Bu kararda ciddi para cezaları verilen bankalar arasında 3 devlet bankasının bulunması, faiz oranı ile ilgili şikayetlerin çözüme kavuşturulması için kullanılabilecek yol haritasını da sunmuş oluyor.

Faiz indirimini kamu bankaları başlatsın

Özellikle 2017’de ekonomiyi canlandırmak için yapılan kamu kampanyalarının son derece başarılı olduğunu yukarıda anlatmıştık. Mali sektörde önemli ağırlığa sahip kamu bankaları bugüne dek zor zamanlarda açtıkları pencerelerle krizlerin aşılmasında katkı sağladılar.

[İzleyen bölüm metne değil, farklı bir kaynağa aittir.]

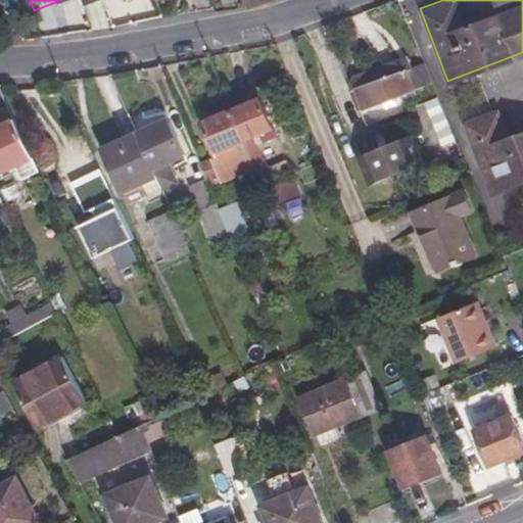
[(398,58),(390,61),(393,67),(400,64),(398,58)]
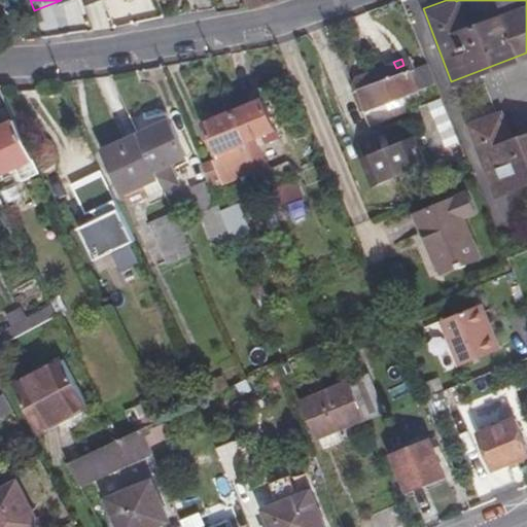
[(353,91),(362,111),(435,83),(426,62),(406,69),(403,65),(396,68),(393,62),(356,77),(360,88),(353,91)]
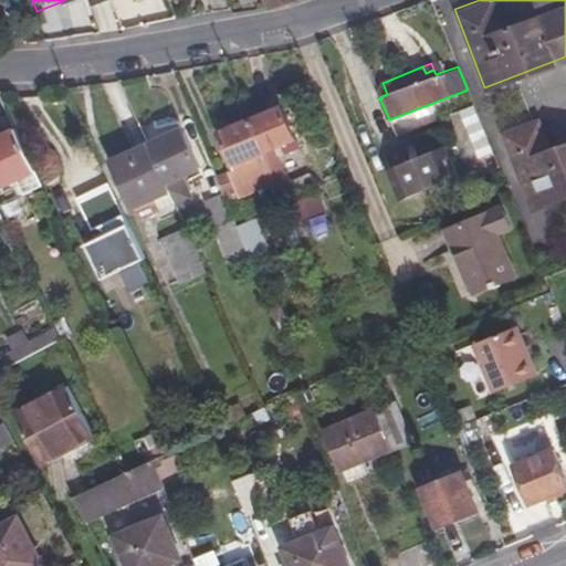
[(472,103),(458,109),(477,156),(491,149),(472,103)]
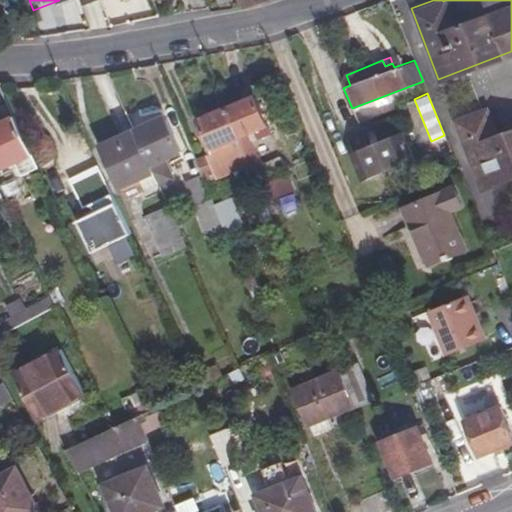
[(250,163),(257,181),(267,177),(249,132),(266,126),(254,95),(227,107),(250,163)]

Başbakan’ın bankacılık sektörüne yaptığı sert uyarıyı değerlendirirken, kamu bankalarının faiz indirimini doğru tasarlanmış bir kampanyayla başlatmaları hâlinde reel sektörün kredilendirilmesi konusunda bir eşiğin daha aşılacağına inanıyorum. Aksi takdirde, yani kamunun sahip veya hakim ortak olduğu mali aracıları faiz indirimi konusunda birer enstrüman olarak kullanmaması durumunda, bankalarla ve faizle ilgili görüş ve uyarıların samimiyeti ile ilgili kuşkular oluşmaya başlayabilir.